11 July 2012
Breakfast: 240 grams of slightly burnt bacon, with which I filled the kitchen with smoke; two fried eggs; boil-in-a-bag rice that tasted a bit like the soap I washed the pot with; mango juice blend and tea.
Journey as far as Waterville boring and heavily overcast with too much traffic. Saw the road literally bend under the weight of some coaches. Daydreamed most of the way when I wasn't pedaling furiously up hills looking for a place to pull over and let vans pass. I've now formed an irrational fear and hatred of red cars, especially red audis. All the red cars I've come across since I started this jaunt nine days ago has either been going way too fast, or passed me way too close (or both). Red vans are hit and miss but red cars are unanimously scary.
Sun peeked out at us while I sat eating a boiled egg near the beach in Waterville, but ultimately decided he'd rather play hide n seek for a while than actually come out. My knees kind of twinge every once in a while and whenever I'm not moving on the bike I have a headache in my temples like someone is driving screws into them. Wonder if it's a tension headache or if it's from something I ate.
Up the Coomakesta Pass from Waterville, blown helpfully up the last few metres by a powerful wind. Glorious views from up there, so of course it's where all the coaches stop for a while. Downhill all the way to Caherdaniel, the whole town sunbathing while its neighbours were spritzed. Had green tea in the Blind Piper and met two fellow cyclists in there. From Caherdaniel, it wasn't too much farther on to Sneem--just through some Misty Mountains, past Smog's treasure room (I was totally channeling the Hobbit at the time, as if Bilbo had had a bicycle)...
In Sneem the sun came out for a while again, and I sat by a shop on the river soaking it up. Decided to be brave and adventurous, so I called Mickey the Bags to ask about where would be a good place to camp for the night (since it was at least sunny at the time). "Ah, you must be Jam. ...oh no, you can stay here, I've got a spare room and all"
Flashback: while in Killarney on day six, outside the hostel with BK, I met an older woman who was asking me about my bike and my trip so far and all that, impressed and saying I was the first person she'd met cycle touring Ireland alone. We clicked somehow and ended up talking on that street corner for hours, about all sorts of things. I finally had to go up into the hostel and she had a bus to catch but when she found out I was passing thru Sneem, she insisted I look up her brother, a musician there, and another friend and neighbour with lots of land she was sure he'd let me camp on. She gave me phone numbers, details, and texted her brother that I'd be by on Tuesday night and to say hello. She also offered her own house to me in Tralee, where she lives, and where I will also be passing thru.
So I called her brother and he said he'd come up in the car and he did and we put BK in the boot with my luggage and drove off to his little unfinished house nestled in the mountains by some falls in one of the most ancient and magical parts of this island.

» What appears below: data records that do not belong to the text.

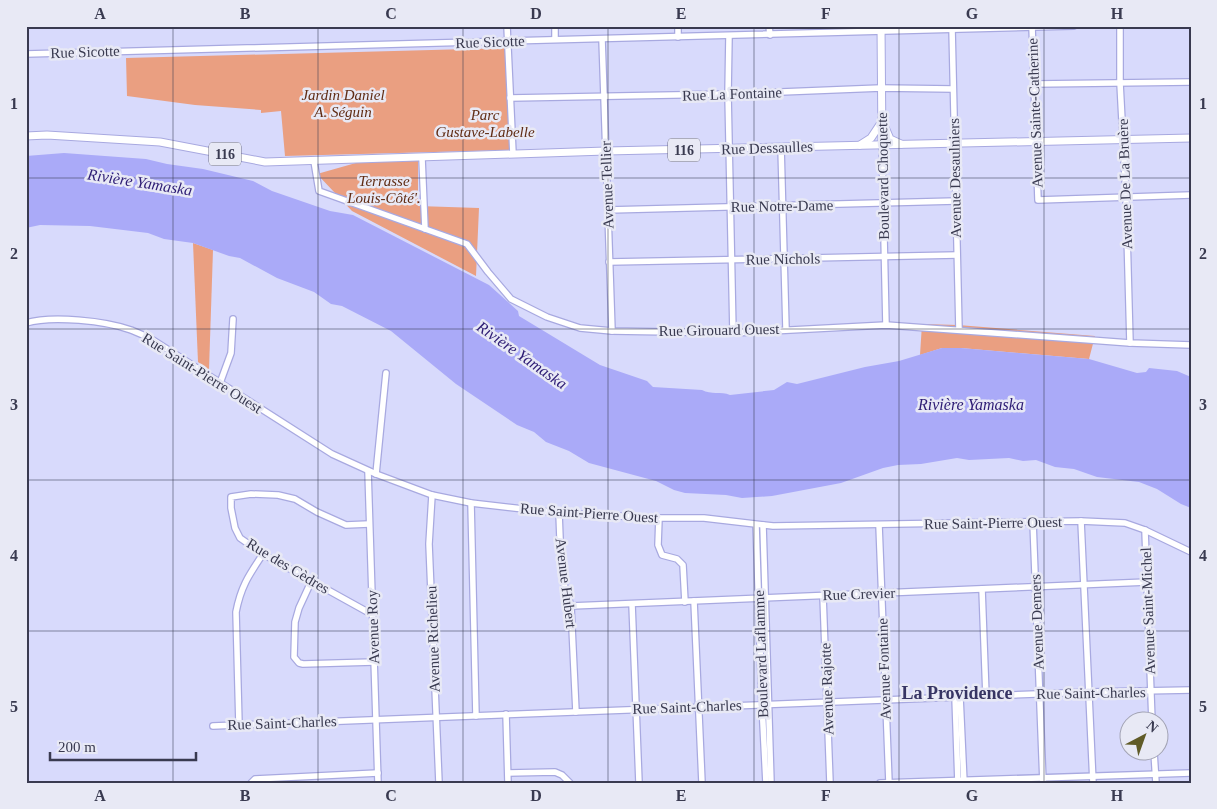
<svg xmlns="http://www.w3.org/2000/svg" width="1217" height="809" font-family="Georgia,serif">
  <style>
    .green { fill: #ea9f81 }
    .water { fill: #aaaaf8 }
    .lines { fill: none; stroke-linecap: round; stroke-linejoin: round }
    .minor-casing { stroke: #a8a9e0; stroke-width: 8 }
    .major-casing { stroke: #a8a9e0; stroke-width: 9 }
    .minor { stroke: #fff; stroke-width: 5.5 }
    .major { stroke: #fff; stroke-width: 7 }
    .grid { fill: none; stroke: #393a50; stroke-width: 1; stroke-opacity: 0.55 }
    .labels { text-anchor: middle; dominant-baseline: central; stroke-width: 5; stroke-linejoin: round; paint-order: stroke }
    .shield { fill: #e8e9f5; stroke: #6e6e82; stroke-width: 1 }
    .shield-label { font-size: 14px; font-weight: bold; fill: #393a50 }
    .street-label { font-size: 15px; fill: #393a50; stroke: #e8e9f5 }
    .park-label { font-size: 15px; font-style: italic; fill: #602c14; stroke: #e8e9f5 }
    .water-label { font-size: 16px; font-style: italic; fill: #2d1c74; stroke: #e8e9f5 }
    .quarter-label { font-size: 18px; font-weight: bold; fill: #373564; stroke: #e8e9f5 }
    .neatline { fill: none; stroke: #393a50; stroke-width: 2 }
    .grid-label { font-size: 16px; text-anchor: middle; font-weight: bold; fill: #393a50 }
  </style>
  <rect width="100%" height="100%" fill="#d8dafc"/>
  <g class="green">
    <path d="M506,48L510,150L285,156L281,111L261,113V110L195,105L127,96L126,58Z"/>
    <path d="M384,155L418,160V206L479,208L476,276L352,211L317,174Z"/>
    <path d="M193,243L213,250L209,370L198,362Z"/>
    <path d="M922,324L958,325L1095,336L1089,359L961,348H942L920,355Z"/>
  </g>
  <path class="water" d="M64,153L146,159L167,164L203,169L253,181L272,191L330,211L353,215L489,285L518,311L519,316L600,365L647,381L653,387L702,390C711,395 721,391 730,395L774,390L787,382L797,384L865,367L899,361L942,348H961L1089,359L1137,373L1146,372L1149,368L1177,371L1191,377V508L1181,504L1157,489L1139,482L1097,477L1074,469L1055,467L1036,460L1023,461L1009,458L969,460L957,458L921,464L898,465L883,468L841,483L772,496L742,498L726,495L685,493L674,490L656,481L589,463L569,451L546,442L534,432L517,425L456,384L391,331L342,306L331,304L314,292L277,278L240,258L229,256L193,243L164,239L148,233L90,226L40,225L26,228V156Z"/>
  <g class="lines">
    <defs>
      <g id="minor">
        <path d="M507,26L513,154"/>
        <path d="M555,26V39"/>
        <path d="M678,26V37"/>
        <path d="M769,26L770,35"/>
        <path d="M1032,26L1038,200L1191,195"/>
        <path d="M1120,26V83L1126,197L1130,343"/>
        <path d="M952,28L959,330"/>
        <path d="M729,36L728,94L733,333"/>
        <path d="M602,39L612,331"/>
        <path d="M26,54L1074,26"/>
        <path d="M1035,84L1191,82"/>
        <path d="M510,98L728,94L881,88L953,89"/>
        <path d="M882,146L886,325"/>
        <path d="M781,147L786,329"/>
        <path d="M422,158L425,229"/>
        <path d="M314,161L319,191L467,244L488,272L511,299L547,317L580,328L612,331L733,333L886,325L1130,343L1191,345"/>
        <path d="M608,210L956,201"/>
        <path d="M609,262L957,255"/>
        <path d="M26,323C52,315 106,321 131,330C138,333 146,336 153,340L332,454L376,474L432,495L471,503L559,513L659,518H704L773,526L1081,521L1125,523L1145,530L1191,552"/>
        <path d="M220,383L231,353L233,319"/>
        <path d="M368,471L378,783"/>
        <path d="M376,474L386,373"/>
        <path d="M432,495L429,544L439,783"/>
        <path d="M471,503L476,716"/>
        <path d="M559,513L561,565L563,581L571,606L576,712"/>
        <path d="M659,518L658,545L662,555L677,559L683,565L685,602"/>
        <path d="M1081,521L1093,783"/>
        <path d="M1033,522L1043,783"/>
        <path d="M369,524L346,525L317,512L295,499L278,495L251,494L231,497V508L235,528L240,538L263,554L373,615"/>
        <path d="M756,525L762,705L766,783"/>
        <path d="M763,525L771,783"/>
        <path d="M879,525L889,783"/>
        <path d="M1145,530L1152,722"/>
        <path d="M311,582L299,608L295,622L294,657L299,663L303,664L374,662"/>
        <path d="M982,589L986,696"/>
        <path d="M823,596L830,783"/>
        <path d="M694,601L702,783"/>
        <path d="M632,604L639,783"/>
        <path d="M571,606L1147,582"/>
        <path d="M955,697L958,783"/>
        <path d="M960,697L964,783"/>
        <path d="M506,714L508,783"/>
        <path d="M239,725L236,612C241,586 249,575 263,554"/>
        <path d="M213,726L1090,692L1191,690"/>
        <path d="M1154,752L1156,783"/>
        <path d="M508,773L555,772L562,775L570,783"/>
        <path d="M251,783L255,779L378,773"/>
        <path d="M880,783L1191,773"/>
      </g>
      <g id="major">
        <path d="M881,26L882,146"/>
        <path d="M884,125L890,139L901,144"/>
        <path d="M26,136L47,135L160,142L265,162L606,151L1191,138"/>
        <path d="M860,145L871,138L881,123"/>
      </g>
    </defs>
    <use href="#minor" class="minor-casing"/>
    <use href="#major" class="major-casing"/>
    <use href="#minor" class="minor"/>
    <use href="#major" class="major"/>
  </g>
  <path class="grid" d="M173,26V783M318,26V783M463,26V783M608,26V783M754,26V783M899,26V783M1044,26V783M26,178H1191M26,329H1191M26,480H1191M26,631H1191"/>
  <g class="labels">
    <g class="shield">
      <rect x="668" y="138.5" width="32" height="23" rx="4"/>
      <rect x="209" y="142.5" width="32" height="23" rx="4"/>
    </g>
    <g class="shield-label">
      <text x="684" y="150">116</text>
      <text x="225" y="154">116</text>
    </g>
    <g class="street-label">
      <text transform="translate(490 42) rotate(-2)">Rue Sicotte</text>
      <text transform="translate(85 52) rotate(-2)">Rue Sicotte</text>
      <text transform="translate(732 94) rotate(-2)">Rue La Fontaine</text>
      <text transform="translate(1035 113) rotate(-92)">Avenue Sainte-Catherine</text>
      <text transform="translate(767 148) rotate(-2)">Rue Dessaulles</text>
      <text transform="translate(883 176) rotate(-91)">Boulevard Choquette</text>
      <text transform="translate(955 178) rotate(-91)">Avenue Desaulniers</text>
      <text transform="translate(1125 184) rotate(-92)">Avenue De La Bruère</text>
      <text transform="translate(607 185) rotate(-92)">Avenue Tellier</text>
      <text transform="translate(782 206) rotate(-1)">Rue Notre-Dame</text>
      <text transform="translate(783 259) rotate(-1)">Rue Nichols</text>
      <text transform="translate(719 330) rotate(-1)">Rue Girouard Ouest</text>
      <text transform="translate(202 373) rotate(32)">Rue Saint-Pierre Ouest</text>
      <text transform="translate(589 513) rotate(4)">Rue Saint-Pierre Ouest</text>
      <text transform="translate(993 523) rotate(-1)">Rue Saint-Pierre Ouest</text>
      <text transform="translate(288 566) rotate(31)">Rue des Cèdres</text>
      <text transform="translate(566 583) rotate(83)">Avenue Hubert</text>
      <text transform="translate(859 594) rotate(-2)">Rue Crevier</text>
      <text transform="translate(1148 611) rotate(-92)">Avenue Saint-Michel</text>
      <text transform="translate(1037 622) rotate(-92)">Avenue Demers</text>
      <text transform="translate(373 627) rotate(-92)">Avenue Roy</text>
      <text transform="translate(433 639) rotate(-92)">Avenue Richelieu</text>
      <text transform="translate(761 654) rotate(-92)">Boulevard Laflamme</text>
      <text transform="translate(884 669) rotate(-92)">Avenue Fontaine</text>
      <text transform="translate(827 689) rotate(-92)">Avenue Rajotte</text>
      <text transform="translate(1091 693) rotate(-1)">Rue Saint-Charles</text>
      <text transform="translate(687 707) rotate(-2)">Rue Saint-Charles</text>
      <text transform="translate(282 723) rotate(-2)">Rue Saint-Charles</text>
    </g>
    <g class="park-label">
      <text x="343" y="95">Jardin Daniel<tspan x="343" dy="17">A. Séguin</tspan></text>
      <text x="485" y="115">Parc<tspan x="485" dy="17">Gustave-Labelle</tspan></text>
      <text x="384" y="181">Terrasse<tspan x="384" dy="17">Louis-Côté'.</tspan></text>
    </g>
    <g class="water-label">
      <text transform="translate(140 182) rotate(9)">Rivière Yamaska</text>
      <text transform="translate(522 355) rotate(35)">Rivière Yamaska</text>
      <text x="971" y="404">Rivière Yamaska</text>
    </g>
    <g class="quarter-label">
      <text x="957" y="693">La Providence</text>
    </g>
  </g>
  <rect width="1217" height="809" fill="none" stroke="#e8e9f5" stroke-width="55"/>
  <g transform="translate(1144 736) rotate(41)"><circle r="24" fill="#e8e9f5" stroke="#a2a3b3"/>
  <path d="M0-4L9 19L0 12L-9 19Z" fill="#605b27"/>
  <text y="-8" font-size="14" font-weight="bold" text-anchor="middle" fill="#393a50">N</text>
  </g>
  <path d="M50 752v8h146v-8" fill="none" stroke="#393a50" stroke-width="2.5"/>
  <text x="58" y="752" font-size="15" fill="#393a50" stroke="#e8e9f5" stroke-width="4" paint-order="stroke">200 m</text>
  <rect x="28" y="28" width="1162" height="754" class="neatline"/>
  <g class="grid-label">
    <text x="100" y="19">A</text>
    <text x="245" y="19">B</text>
    <text x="391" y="19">C</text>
    <text x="536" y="19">D</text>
    <text x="681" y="19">E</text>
    <text x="826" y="19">F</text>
    <text x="972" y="19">G</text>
    <text x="1117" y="19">H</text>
    <text x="14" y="109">1</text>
    <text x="1203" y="109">1</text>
    <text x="14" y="259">2</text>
    <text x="1203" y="259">2</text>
    <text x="14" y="410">3</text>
    <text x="1203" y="410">3</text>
    <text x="14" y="561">4</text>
    <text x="1203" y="561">4</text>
    <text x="14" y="712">5</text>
    <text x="1203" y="712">5</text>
    <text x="100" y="801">A</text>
    <text x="245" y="801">B</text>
    <text x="391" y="801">C</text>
    <text x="536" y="801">D</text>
    <text x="681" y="801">E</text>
    <text x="826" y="801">F</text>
    <text x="972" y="801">G</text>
    <text x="1117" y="801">H</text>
  </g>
</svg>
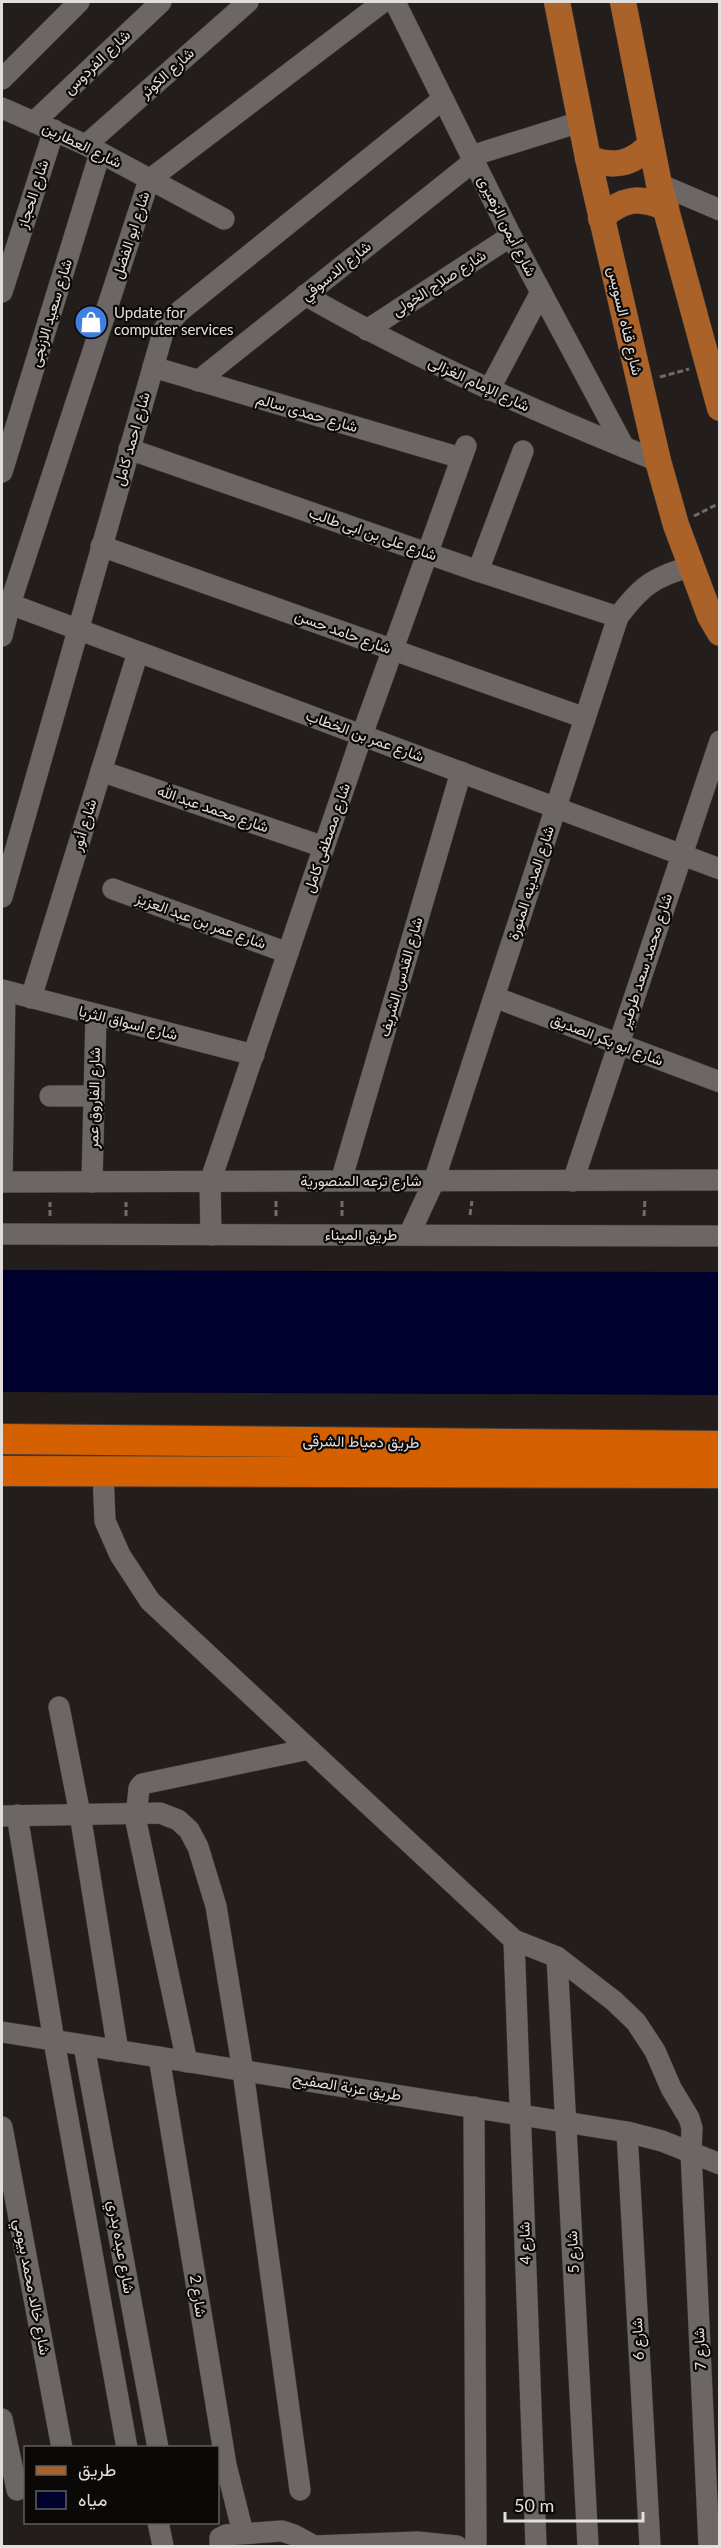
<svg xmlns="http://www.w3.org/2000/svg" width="721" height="2548" viewBox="0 0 721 2548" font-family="Lato,Vazirmatn,sans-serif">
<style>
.water{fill:#00002c}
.building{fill:#3f3a38}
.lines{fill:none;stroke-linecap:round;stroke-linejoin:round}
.minor-casing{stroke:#3f3b3a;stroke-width:22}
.major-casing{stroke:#3f3b3a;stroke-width:27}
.highway-casing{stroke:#3f3b3a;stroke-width:32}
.path{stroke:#706c6a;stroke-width:3;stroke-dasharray:6 3;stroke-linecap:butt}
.minor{stroke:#6c6664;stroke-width:21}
.major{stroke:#aa6228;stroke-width:26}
.highway{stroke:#d46000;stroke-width:30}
.labels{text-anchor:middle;stroke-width:4.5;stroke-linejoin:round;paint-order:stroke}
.street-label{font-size:15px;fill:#e1dedc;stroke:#0b0908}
.poi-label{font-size:15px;fill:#e1dedc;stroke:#0b0908;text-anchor:start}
</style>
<rect width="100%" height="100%" fill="#231e1c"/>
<path class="water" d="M2,1270l717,2v123l-717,-3z"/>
<path class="building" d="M79,308l13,4 -5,17 -13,-3z"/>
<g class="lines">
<g class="minor-casing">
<g id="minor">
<path d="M395,2l116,234 113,211"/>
<path d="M2,79l77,-77"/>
<path d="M2,108l84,37 138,74"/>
<path d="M34,122l127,-120"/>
<path d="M86,145l162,-143"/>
<path d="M471,156l109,-34"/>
<path d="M659,184l61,26"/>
<path d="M2,292l52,-162"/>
<path d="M305,295c113,65 232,117 353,166"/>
<path d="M367,330l144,-94"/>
<path d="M153,367l308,91"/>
<path d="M198,381l276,-220"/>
<path d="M489,390l52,-98"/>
<path d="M129,449l349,122 140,46"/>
<path d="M2,472l98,-319"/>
<path d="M101,546l484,172"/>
<path d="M478,571l45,-120"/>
<path d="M10,604l710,265"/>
<path d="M2,636l8,-32 139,-424 234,-178"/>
<path d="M101,771l223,76"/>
<path d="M113,889l175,64"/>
<path d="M2,897l162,-568 16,-18 263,-212"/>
<path d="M2,990l252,65"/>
<path d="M494,997l226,85"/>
<path d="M31,998l107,-346"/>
<path d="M50,1096h44"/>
<path d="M341,1181l120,-409"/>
<path d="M573,1181l147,-440"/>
<path d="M2,1182l718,-2"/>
<path d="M2,1182l3,-191"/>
<path d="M92,1182l4,-167"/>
<path d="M2,1234l718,2"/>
<path d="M211,1235l-1,-53 152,-447 104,-289"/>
<path d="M409,1235l25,-54 184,-564c24,-32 36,-40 74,-51"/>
<path d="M103,1473l2,48 15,34 30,46 364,339 43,17 57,44 22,21 19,29 16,37 18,30 3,10 -1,23 18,395"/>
<path d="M59,1707l21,107 38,237"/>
<path d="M17,1815l37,226 73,407"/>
<path d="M2,1816l158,-3 18,7 11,10 9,17 18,59 27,165 57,419"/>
<path d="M514,1940l22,606"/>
<path d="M557,1957l31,589"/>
<path d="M2,2032l625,100 35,9 58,23"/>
<path d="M84,2046l74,402"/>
<path d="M159,2057l67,408 17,68"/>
<path d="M187,2062l-53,-250 3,-4 2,-20 3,-4 167,-35"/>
<path d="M474,2107l2,439"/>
<path d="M2,2127l60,321"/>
<path d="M627,2132l23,414"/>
<path d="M2,2419l15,71"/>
<path d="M158,2522l5,24"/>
<path d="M220,2546v-8l6,-3 56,-4 12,4 20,11 103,-4 40,4"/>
</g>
</g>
<g class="major-casing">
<g id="major">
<path d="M557,2l31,156 70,303 18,64 34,91 10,17"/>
<path d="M623,2l36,182 61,224"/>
<path d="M588,158c25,10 44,7 63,-14"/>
<path d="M601,218c22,-20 38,-22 65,-10"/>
</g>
</g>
<g class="highway-casing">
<g id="highway">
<path d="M2,1439l718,7"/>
<path d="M2,1471l718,2"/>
</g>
</g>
<g class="path">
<path d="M660,377l29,-8"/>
<path d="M694,516l26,-13"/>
<path d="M276,1201v15"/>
<path d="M342,1201v15"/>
<path d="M470,1215l2,-14"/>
<path d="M50,1216v-14"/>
<path d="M126,1216v-14"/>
<path d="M644,1216l1,-17"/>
</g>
<use href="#minor" class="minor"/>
<use href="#major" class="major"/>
<use href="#highway" class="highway"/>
</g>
<defs>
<g id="shop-disc" transform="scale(1.725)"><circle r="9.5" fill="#3f7fe0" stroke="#0b0908"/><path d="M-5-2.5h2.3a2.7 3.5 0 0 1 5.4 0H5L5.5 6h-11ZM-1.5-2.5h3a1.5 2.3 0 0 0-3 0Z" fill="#fff"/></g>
</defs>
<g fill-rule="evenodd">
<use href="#shop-disc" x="91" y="322"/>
</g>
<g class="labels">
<g class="street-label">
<text transform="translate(97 62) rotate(-44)" y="5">شارع الفردوس</text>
<text transform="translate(167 73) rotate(-42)" y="5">شارع الكوثر</text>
<text transform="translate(82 145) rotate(26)" y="5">شارع العطارين</text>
<text transform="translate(33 194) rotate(-72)" y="5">شارع الحجاز</text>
<text transform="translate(507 226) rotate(63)" y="5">شارع أيمن الزهيرى</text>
<text transform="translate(131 235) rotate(-72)" y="5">شارع ابو الفضل</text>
<text transform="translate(336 271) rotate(-39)" y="5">شارع الدسوقي</text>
<text transform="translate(439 283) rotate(-33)" y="5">شارع صلاح الخولى</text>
<text transform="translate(51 313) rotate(-73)" y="5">شارع سعيد الازنجى</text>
<text transform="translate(625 321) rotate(77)" y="5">شارع قناه السويس</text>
<text transform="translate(479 384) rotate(25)" y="5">شارع الإمام الغزالى</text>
<text transform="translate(307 413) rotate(16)" y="5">شارع حمدى سالم</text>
<text transform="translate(132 439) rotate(-74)" y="5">شارع احمد كامل</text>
<text transform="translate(373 534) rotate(19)" y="5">شارع على بن ابى طالب</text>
<text transform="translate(343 632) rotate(20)" y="5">شارع حامد حسن</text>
<text transform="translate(365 736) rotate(20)" y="5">شارع عمر بن الخطاب</text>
<text transform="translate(213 809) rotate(19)" y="5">شارع محمد عبد الله</text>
<text transform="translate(84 825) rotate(-73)" y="5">شارع أنور</text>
<text transform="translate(327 838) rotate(-71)" y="5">شارع مصطفى كامل</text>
<text transform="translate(531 883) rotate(-72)" y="5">شارع المدينه المنورة</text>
<text transform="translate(201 921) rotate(20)" y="5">شارع عمر بن عبد العزيز</text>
<text transform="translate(646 961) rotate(-72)" y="5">شارع محمد سعد طرطير</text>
<text transform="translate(401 977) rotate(-74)" y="5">شارع القدس الشريف</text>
<text transform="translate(128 1023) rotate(14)" y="5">شارع اسواق الثريا</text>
<text transform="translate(607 1040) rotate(21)" y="5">شارع ابو بكر الصديق</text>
<text transform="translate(94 1098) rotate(-89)" y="5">شارع الفاروق عمر</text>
<text x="361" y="1186">شارع ترعه المنصورية</text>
<text x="361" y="1240">طريق الميناء</text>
<text transform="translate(361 1442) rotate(1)" y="5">طريق دمياط الشرقى</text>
<text transform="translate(347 2087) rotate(9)" y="5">طريق عزبة الصفيح</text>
<text transform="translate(525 2243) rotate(-92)" y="5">شارع 4</text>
<text transform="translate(121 2247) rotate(80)" y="5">شارع عبده بدري</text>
<text transform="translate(573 2252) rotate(-93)" y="5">شارع 5</text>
<text transform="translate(32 2287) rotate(79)" y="5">شارع خالد محمد بيومي</text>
<text transform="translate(198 2296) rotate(81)" y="5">شارع 2</text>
<text transform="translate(638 2339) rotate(-93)" y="5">شارع 6</text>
<text transform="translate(700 2349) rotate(-93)" y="5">شارع 7</text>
</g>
<g class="poi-label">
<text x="114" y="318">Update for<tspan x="114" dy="17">computer services</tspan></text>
</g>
</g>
<rect width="721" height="2548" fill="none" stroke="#e1dedc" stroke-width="6"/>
<rect x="24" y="2446" width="195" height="78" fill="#0b0908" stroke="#615e5d" stroke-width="1.5"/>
<rect x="36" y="2466" width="30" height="9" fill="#aa6228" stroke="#615e5d" stroke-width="1.5"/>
<text x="78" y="2476" font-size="18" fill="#e1dedc">طريق</text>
<rect x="36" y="2491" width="30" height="18" fill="#00002c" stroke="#615e5d" stroke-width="1.5"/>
<text x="78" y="2506" font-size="18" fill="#e1dedc">مياه</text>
<path d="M505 2512v9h138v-9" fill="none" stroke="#e1dedc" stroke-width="3"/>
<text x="514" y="2512" font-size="18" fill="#e1dedc" stroke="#0b0908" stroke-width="4.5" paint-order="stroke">50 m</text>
</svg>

How do I describe my night here? This musician's in his sixties, long gray hair tied back in a ponytail, low quiet voice, constant conversation. Talking to him is like uncoiling a fraying rope, subjects and thoughts and musings and anecdotes bristling out of the main braid but still connected to each other. We sat in his sitting room sipping tea and talking for ages, surrounded by walls stuffed with books, instruments (including an alto sax) on the chairs, leaning in the corners, suspended in the rafters. A small black stove burning peat and wood in the centre. Abstract paintings leaning up against a wall of books. As we talked he'd often remember the book he got something from, bring it to me, until my lap was overflowing with books and CDs and whatever else we were speaking of.
A friend and neighbour of his came over and we just enjoyed each other's company. Mickey started drinking coffee with a splash of whiskey in it and grew more animated as the night wore on. Imminently philosophical and jocund. I stayed up till one in the morning just listening to him, watching the gaffer tape that holds his glasses flapping about as he looked up Daoist poems or sung the praises of Dorothy Parker. It started to rain and get really windy out so it was really nice to be here, inside, warm and dry and ever-entertained.
I did have to collapse at one tho', crawling under the duvet on the mattress upstairs. Once the lights were out the darkness in this country cottage was complete. Mickey did a bit of recording downstairs, and I drifted off while music came and went below.
That's why this post is coming up the next morning, and not last night. Too busy enjoying human company. Mickey seemed absolutely chuffed to have a visitor. This is real Ireland; these are the stories of the people who populate this island, far from the tourist traps and circulating foreigners enjoying the views but forever distant and removed from the essence of the places they're seeing. This is why I get on my bike and kick up my heels and just go. Trust people. Enjoy people. Make new friends.
Who can explain this, replicate this? Only a metaphysical poet or an alchemist.